Stored data entries:
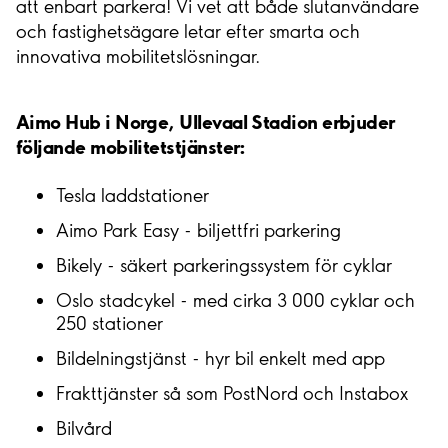
att enbart parkera! Vi vet att både slutanvändare
och fastighetsägare letar efter smarta och
innovativa mobilitetslösningar.
Aimo Hub i Norge, Ullevaal Stadion erbjuder
följande mobilitetstjänster:
Tesla laddstationer
Aimo Park Easy - biljettfri parkering
Bikely - säkert parkeringssystem för cyklar
Oslo stadcykel - med cirka 3 000 cyklar och
250 stationer
Bildelningstjänst - hyr bil enkelt med app
Frakttjänster så som PostNord och Instabox
Bilvård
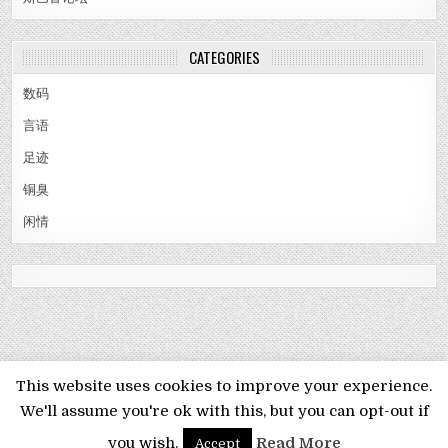
CATEGORIES
数码
言语
足迹
铜臭
闲情
MENU
This website uses cookies to improve your experience.
We'll assume you're ok with this, but you can opt-out if
Copyright © 2026 梦想旅:草样年华
you wish.
Read More
Accept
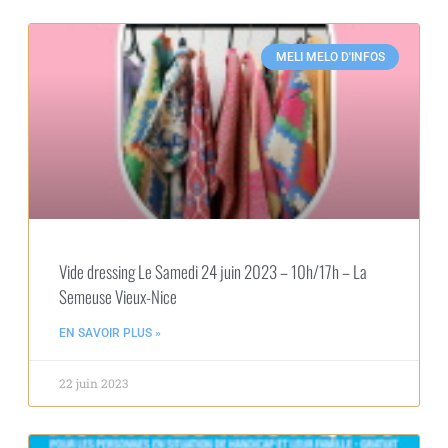
MELI MELO D'INFOS
Vide dressing Le Samedi 24 juin 2023 – 10h/17h – La
Semeuse Vieux-Nice
EN SAVOIR PLUS »
22 juin 2023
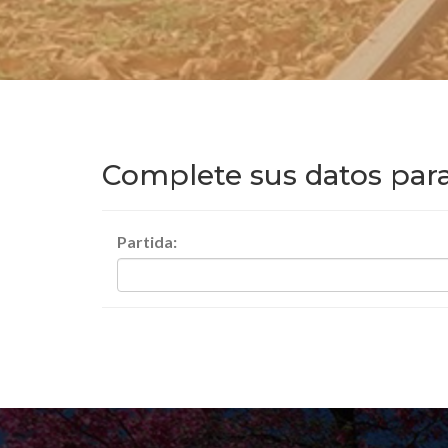
Complete sus datos par
Partida:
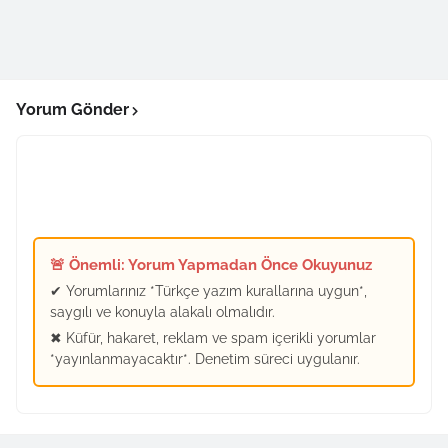
Yorum Gönder
🚨 Önemli: Yorum Yapmadan Önce Okuyunuz
✔ Yorumlarınız *Türkçe yazım kurallarına uygun*,
saygılı ve konuyla alakalı olmalıdır.
✖ Küfür, hakaret, reklam ve spam içerikli yorumlar
*yayınlanmayacaktır*. Denetim süreci uygulanır.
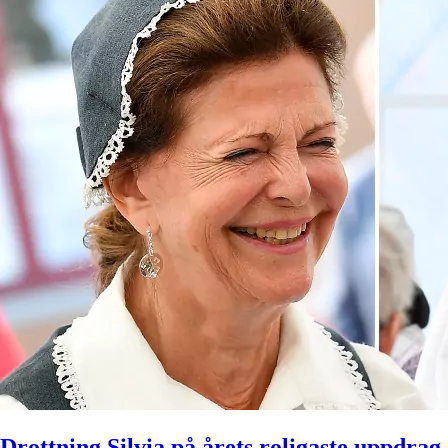
Drottning Silvia på årets roligaste uppdrag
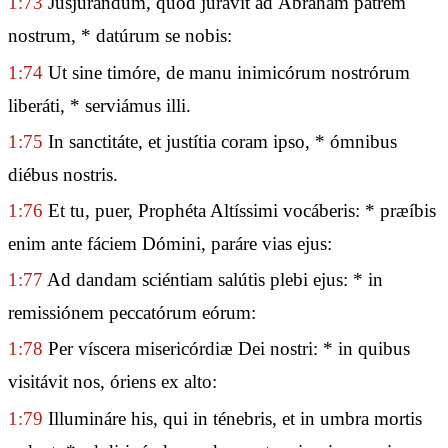
1:73
Jusjurándum, quod jurávit ad Ábraham patrem
nostrum, * datúrum se nobis:
1:74
Ut sine timóre, de manu inimicórum nostrórum
liberáti, * serviámus illi.
1:75
In sanctitáte, et justítia coram ipso, * ómnibus
diébus nostris.
1:76
Et tu, puer, Prophéta Altíssimi vocáberis: * præíbis
enim ante fáciem Dómini, paráre vias ejus:
1:77
Ad dandam sciéntiam salútis plebi ejus: * in
remissiónem peccatórum eórum:
1:78
Per víscera misericórdiæ Dei nostri: * in quibus
visitávit nos, óriens ex alto:
1:79
Illumináre his, qui in ténebris, et in umbra mortis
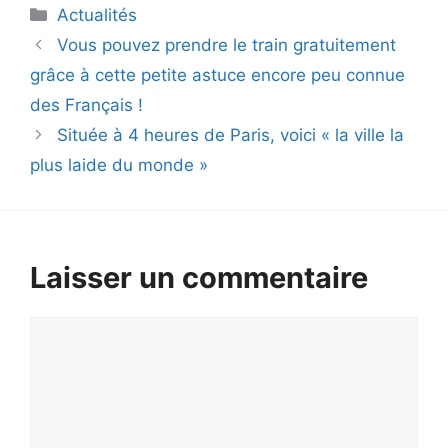
Catégories
Actualités
Vous pouvez prendre le train gratuitement
grâce à cette petite astuce encore peu connue
des Français !
Située à 4 heures de Paris, voici « la ville la
plus laide du monde »
Laisser un commentaire
Commentaire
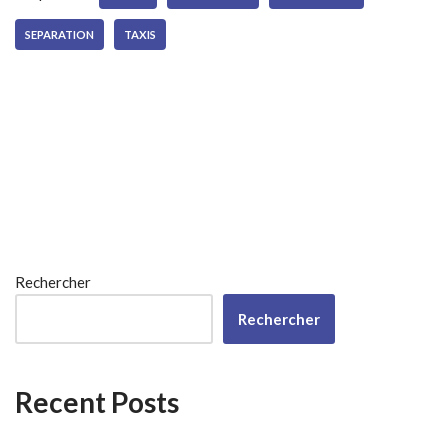
SEPARATION
TAXIS
Rechercher
Rechercher
Recent Posts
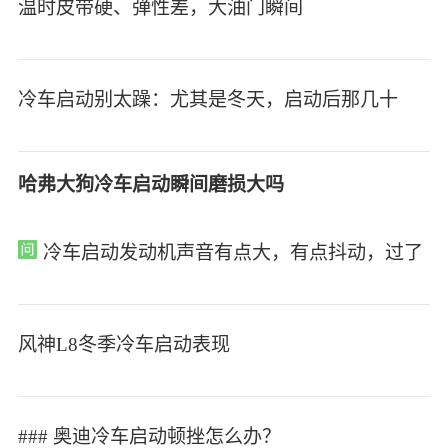
温时皮带硬、弹性差，大油门瞬间
冷车启动别太躁：尤其是冬天，启动后那几十
哈弗大狗冷车启动瞬间磨损大吗
冷车启动发动机声音有点大，有点抖动，过了
风神L8冬季冷车启动表现
### 奥迪冷车启动顿挫怎么办？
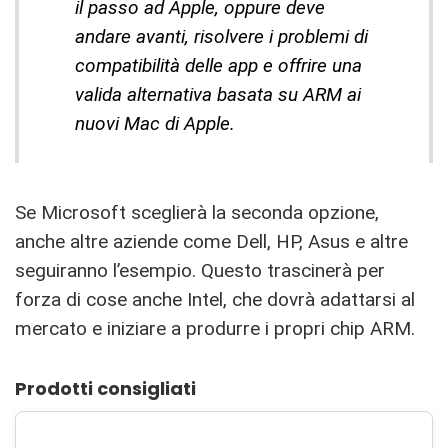
il passo ad Apple, oppure deve
andare avanti, risolvere i problemi di
compatibilità delle app e offrire una
valida alternativa basata su ARM ai
nuovi Mac di Apple.
Se Microsoft sceglierà la seconda opzione,
anche altre aziende come Dell, HP, Asus e altre
seguiranno l’esempio. Questo trascinerà per
forza di cose anche Intel, che dovrà adattarsi al
mercato e iniziare a produrre i propri chip ARM.
Prodotti consigliati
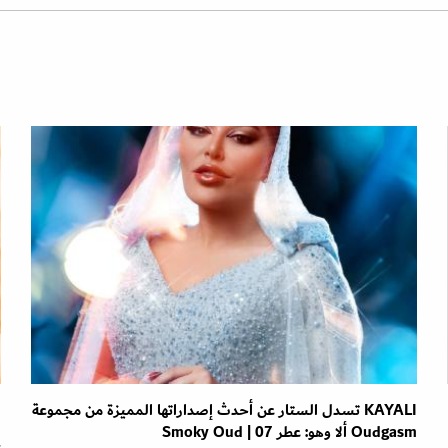
KAYALI تسدل الستار عن أحدث إصداراتها المميزة من مجموعة
ا
Oudgasm ألا وهو: عطر Smoky Oud | 07
ع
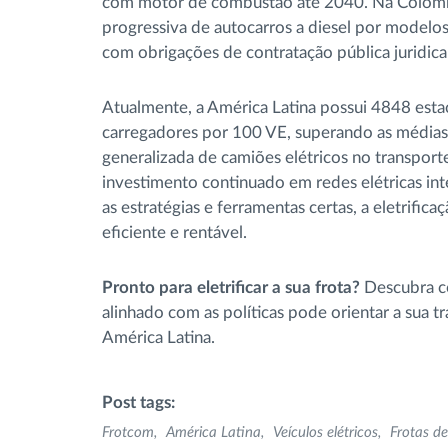
com motor de combustão até 2040. Na Colômb
progressiva de autocarros a diesel por modelos
com obrigações de contratação pública juridic
Atualmente, a América Latina possui 4848 est
carregadores por 100 VE, superando as médias
generalizada de camiões elétricos no transport
investimento continuado em redes elétricas int
as estratégias e ferramentas certas, a eletrific
eficiente e rentável.
Pronto para eletrificar a sua frota?
Descubra 
alinhado com as políticas pode orientar a sua 
América Latina.
Post tags:
Frotcom
América Latina
Veículos elétricos
Frotas d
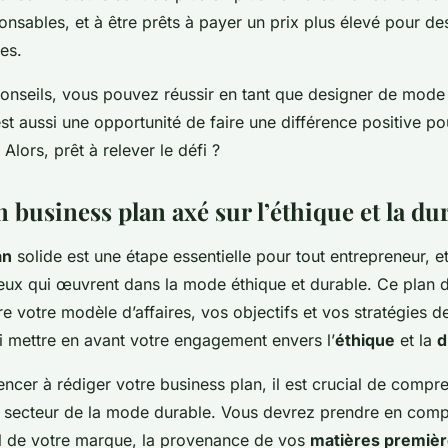
onsables, et à être prêts à payer un prix plus élevé pour de
les.
conseils, vous pouvez réussir en tant que designer de mode 
est aussi une opportunité de faire une différence positive po
 Alors, prêt à relever le défi ?
 business plan axé sur l’éthique et la dur
an
solide est une étape essentielle pour tout entrepreneur, e
ceux qui œuvrent dans la mode éthique et durable. Ce plan 
e votre modèle d’affaires, vos objectifs et vos stratégies d
si mettre en avant votre engagement envers l’
éthique
et la
d
cer à rédiger votre business plan, il est crucial de compre
du secteur de la mode durable. Vous devrez prendre en comp
l de votre marque, la provenance de vos
matières premiè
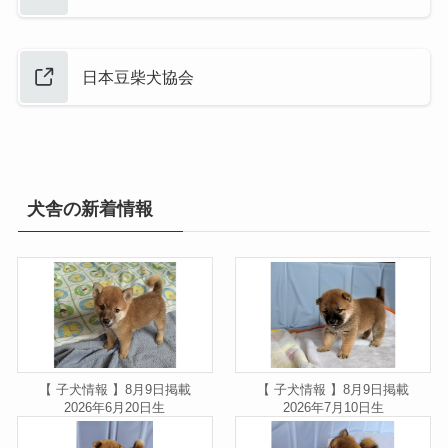
日本豆柴犬協会
犬舎の新着情報
【 子犬情報 】8月9日掲載
【 子犬情報 】8月9日掲載
2026年6月20日生
2026年7月10日生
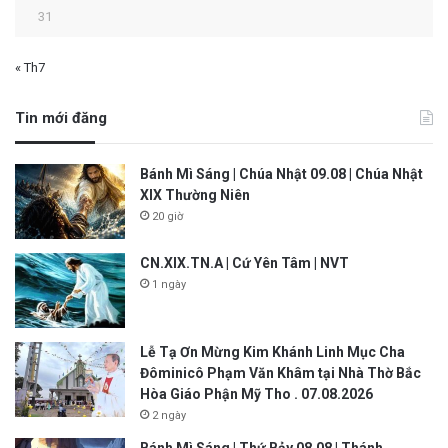
31
« Th7
Tin mới đăng
Bánh Mì Sáng | Chúa Nhật 09.08 | Chúa Nhật
XIX Thường Niên
20 giờ
CN.XIX.TN.A | Cứ Yên Tâm | NVT
1 ngày
Lễ Tạ Ơn Mừng Kim Khánh Linh Mục Cha
Đôminicô Phạm Văn Khâm tại Nhà Thờ Bắc
Hòa Giáo Phận Mỹ Tho . 07.08.2026
2 ngày
Bánh Mì Sáng | Thứ Bảy 08.08 | Thánh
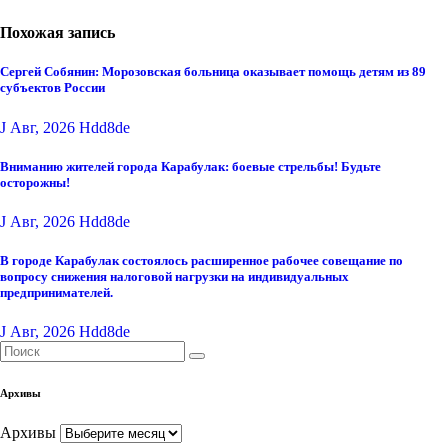
Похожая запись
Сергей Собянин: Морозовская больница оказывает помощь детям из 89
субъектов России
J Авг, 2026
Hdd8de
Вниманию жителей города Карабулак: боевые стрельбы! Будьте
осторожны!
J Авг, 2026
Hdd8de
В городе Карабулак состоялось расширенное рабочее совещание по
вопросу снижения налоговой нагрузки на индивидуальных
предпринимателей.
J Авг, 2026
Hdd8de
Архивы
Архивы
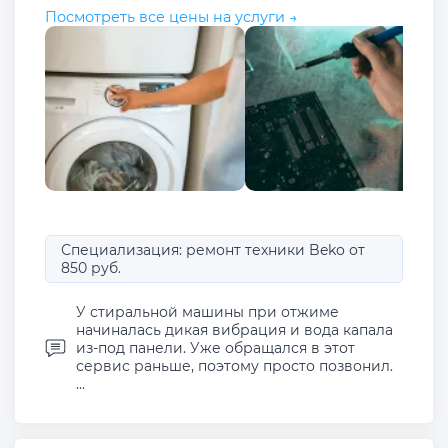
Посмотреть все цены на услуги →
Специализация: ремонт техники Beko от
850 руб.
У стиральной машины при отжиме
начиналась дикая вибрация и вода капала
из-под панели. Уже обращался в этот
сервис раньше, поэтому просто позвонил.
...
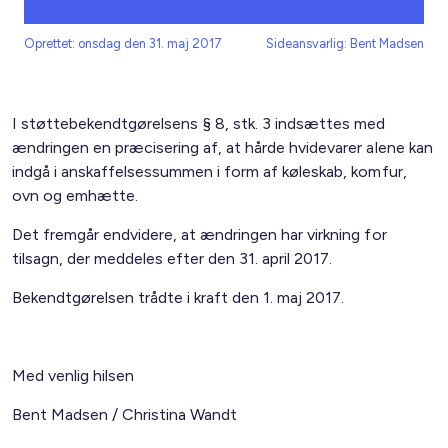
Oprettet: onsdag den 31. maj 2017
Sideansvarlig: Bent Madsen
I støttebekendtgørelsens § 8, stk. 3 indsættes med
ændringen en præcisering af, at hårde hvidevarer alene kan
indgå i anskaffelsessummen i form af køleskab, komfur,
ovn og emhætte.
Det fremgår endvidere, at ændringen har virkning for
tilsagn, der meddeles efter den 31. april 2017.
Bekendtgørelsen trådte i kraft den 1. maj 2017.
Med venlig hilsen
Bent Madsen / Christina Wandt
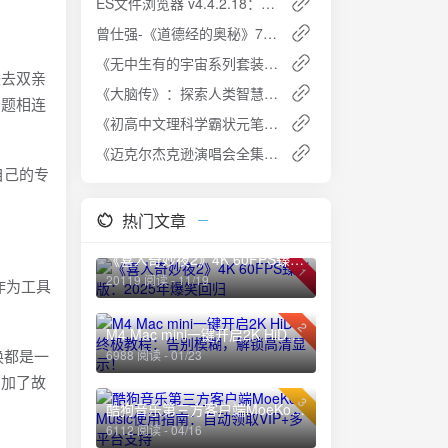
ES文件浏览器 v4.4.2.18：解锁会员高级版，手机文件管理利器
曾仕强-《道德经的奥秘》7节视频课：领悟道家智慧，提升人生修养
《无中生有的宇宙系列套装》[10册]
失去双亲
《大脑传》：探索人类智慧的奥秘【人文社科】PDF全格式 | 免费下载
问题相连
《初高中文理科学霸状元笔记PDF》夸克网盘高速下载+免费资源
《迈克尔杰克逊演唱会全集》夸克网盘高速下载+免费资源
自己的专
热门文章
《喜人奇妙夜2》4K 60FPS臻彩版：2025年爆笑回归
1
20119 阅读 - 11/19
作为工具
2
M4 Mac mini一键开启2K HiDPI终极教程：告别模糊，解锁高清显示！
换都是一
6988 阅读 - 01/23
增加了故
3
酷狗音乐第三方客户端MoeKoe Music使用指南：自动领取VIP+多平台支持
6112 阅读 - 04/16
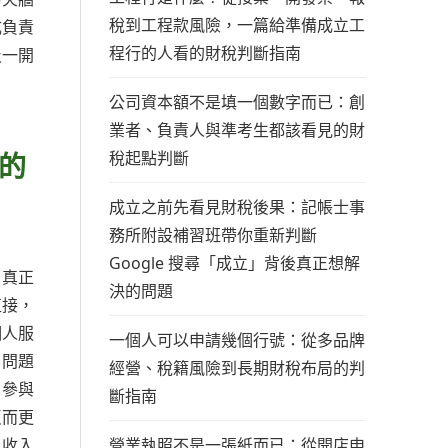
稅到工程款風險，一篇給準備成立工
成負責
程行的人看的財稅判斷指南
及一開
公司資本額不是填一個數字而已：創
業者、負責人與準考生都該看見的財
的
稅起點判斷
成立之前先看見財稅後果：記帳士事
務所附設補習班帶你重新判斷
Google 搜尋「成立」背後真正想解
，真正
決的問題
直接，
個人服
一個人可以申請幾個行號：從多品牌
。問題
經營、稅籍風險到長期財稅布局的判
、參與
斷指南
反而更
營業執照不是一張紙而已：從開店申
，收入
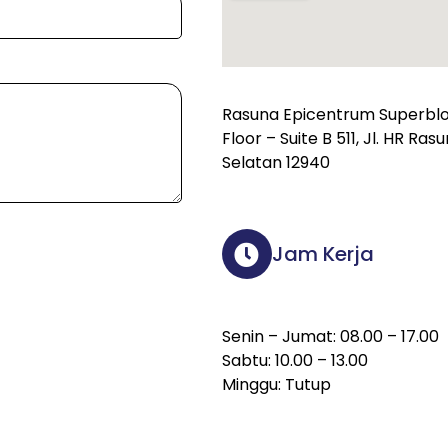
Rasuna Epicentrum Superbloc
Floor – Suite B 511, Jl. HR Ra
Selatan 12940
Jam Kerja
Senin – Jumat: 08.00 – 17.00
Sabtu: 10.00 – 13.00
Minggu: Tutup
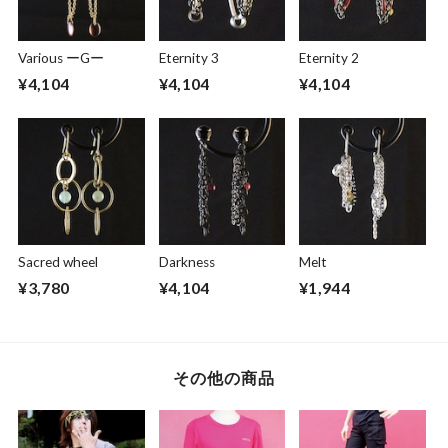
Various ーGー
Eternity 3
Eternity 2
¥4,104
¥4,104
¥4,104
Sacred wheel
Darkness
Melt
¥3,780
¥4,104
¥1,944
その他の商品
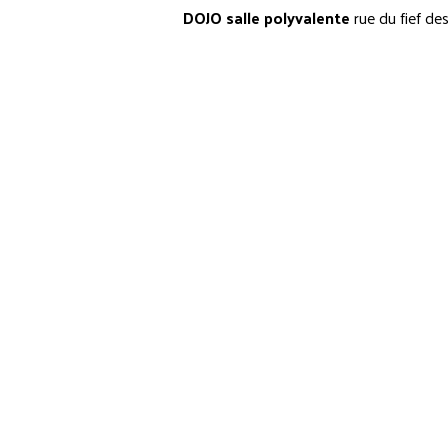
DOJO salle polyvalente
rue du fief des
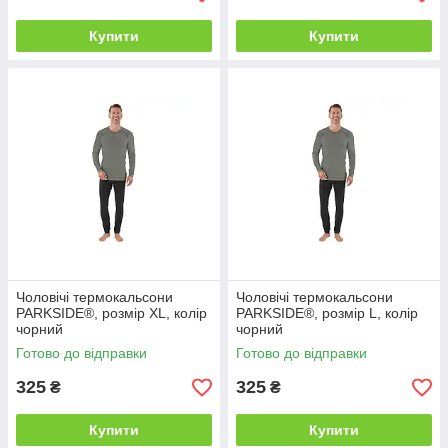
Купити
Купити
Чоловічі термокальсони
Чоловічі термокальсони
PARKSIDE®, розмір XL, колір
PARKSIDE®, розмір L, колір
чорний
чорний
Готово до відправки
Готово до відправки
325
325
₴
₴
Купити
Купити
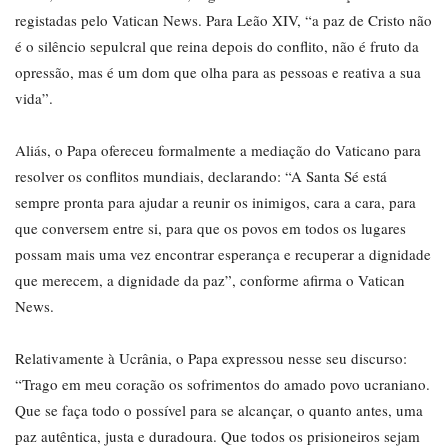
registadas pelo Vatican News. Para Leão XIV, “a paz de Cristo não
é o silêncio sepulcral que reina depois do conflito, não é fruto da
opressão, mas é um dom que olha para as pessoas e reativa a sua
vida”.
Aliás, o Papa ofereceu formalmente a mediação do Vaticano para
resolver os conflitos mundiais, declarando: “A Santa Sé está
sempre pronta para ajudar a reunir os inimigos, cara a cara, para
que conversem entre si, para que os povos em todos os lugares
possam mais uma vez encontrar esperança e recuperar a dignidade
que merecem, a dignidade da paz”, conforme afirma o Vatican
News.
Relativamente à Ucrânia, o Papa expressou nesse seu discurso:
“Trago em meu coração os sofrimentos do amado povo ucraniano.
Que se faça todo o possível para se alcançar, o quanto antes, uma
paz autêntica, justa e duradoura. Que todos os prisioneiros sejam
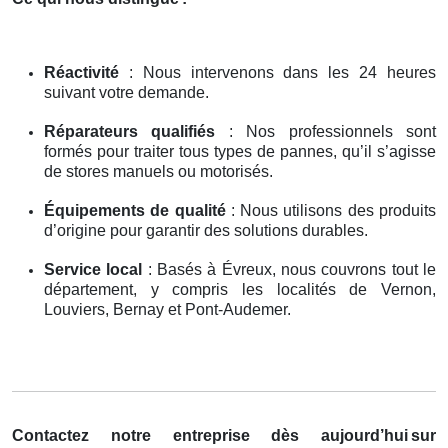
Réactivité
: Nous intervenons dans les 24 heures
suivant votre demande.
Réparateurs qualifiés
: Nos professionnels sont
formés pour traiter tous types de pannes, qu’il s’agisse
de stores manuels ou motorisés.
Équipements de qualité
: Nous utilisons des produits
d’origine pour garantir des solutions durables.
Service local
: Basés à Évreux, nous couvrons tout le
département, y compris les localités de Vernon,
Louviers, Bernay et Pont-Audemer.
Contactez notre entreprise dès aujourd’hui
sur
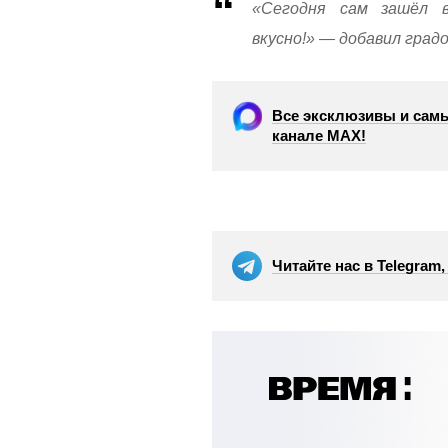
«Сегодня сам зашёл в
вкусно!» — добавил град
Все эксклюзивы и самы
канале МАХ!
Читайте нас в Telegram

Task directions: What lines above contain the string "колір"? Copy all of them.

Answer area:
PARKSIDE®, розмір XL, колір
PARKSIDE®, розмір L, колір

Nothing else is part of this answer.